**BRIEF**
Present as a numbered list, omitting blank lines, only the lines of the rows below from the line containing "collectors: A. H. Curtiss" up to and including the line containing "family: Asteraceae".

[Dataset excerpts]
** start **
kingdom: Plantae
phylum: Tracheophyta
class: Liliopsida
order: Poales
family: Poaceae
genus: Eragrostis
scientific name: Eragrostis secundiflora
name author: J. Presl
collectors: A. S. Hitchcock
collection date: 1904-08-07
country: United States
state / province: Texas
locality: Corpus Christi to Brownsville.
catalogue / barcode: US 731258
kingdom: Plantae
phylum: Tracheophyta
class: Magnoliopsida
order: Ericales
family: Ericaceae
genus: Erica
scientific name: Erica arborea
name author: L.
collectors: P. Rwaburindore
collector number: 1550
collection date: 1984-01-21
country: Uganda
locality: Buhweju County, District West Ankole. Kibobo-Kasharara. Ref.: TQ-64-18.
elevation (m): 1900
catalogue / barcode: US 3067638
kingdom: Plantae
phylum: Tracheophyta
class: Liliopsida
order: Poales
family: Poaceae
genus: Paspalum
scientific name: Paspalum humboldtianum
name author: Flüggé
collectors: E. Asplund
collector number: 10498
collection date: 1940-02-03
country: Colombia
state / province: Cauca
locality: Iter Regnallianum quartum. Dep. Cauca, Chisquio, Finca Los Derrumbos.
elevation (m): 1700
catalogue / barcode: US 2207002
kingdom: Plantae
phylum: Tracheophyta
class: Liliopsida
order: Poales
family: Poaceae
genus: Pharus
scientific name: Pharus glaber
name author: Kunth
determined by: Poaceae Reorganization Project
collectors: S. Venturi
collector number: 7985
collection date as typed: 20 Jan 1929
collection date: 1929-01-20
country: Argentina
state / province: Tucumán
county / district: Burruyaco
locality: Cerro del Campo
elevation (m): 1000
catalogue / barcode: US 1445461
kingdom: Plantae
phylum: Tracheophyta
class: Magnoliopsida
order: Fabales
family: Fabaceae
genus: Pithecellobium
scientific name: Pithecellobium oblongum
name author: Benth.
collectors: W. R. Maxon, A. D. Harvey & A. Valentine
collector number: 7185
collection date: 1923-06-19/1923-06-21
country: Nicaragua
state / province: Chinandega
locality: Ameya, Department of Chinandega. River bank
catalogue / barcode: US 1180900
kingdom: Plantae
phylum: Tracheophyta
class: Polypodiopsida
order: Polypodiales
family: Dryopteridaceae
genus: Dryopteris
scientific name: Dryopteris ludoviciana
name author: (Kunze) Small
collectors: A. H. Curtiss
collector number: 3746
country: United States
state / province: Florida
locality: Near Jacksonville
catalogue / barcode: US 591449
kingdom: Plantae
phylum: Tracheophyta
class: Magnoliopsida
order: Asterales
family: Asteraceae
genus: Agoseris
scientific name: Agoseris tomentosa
** end **
**OUTPUT**
1. collectors: A. H. Curtiss
2. collector number: 3746
3. country: United States
4. state / province: Florida
5. locality: Near Jacksonville
6. catalogue / barcode: US 591449
7. kingdom: Plantae
8. phylum: Tracheophyta
9. class: Magnoliopsida
10. order: Asterales
11. family: Asteraceae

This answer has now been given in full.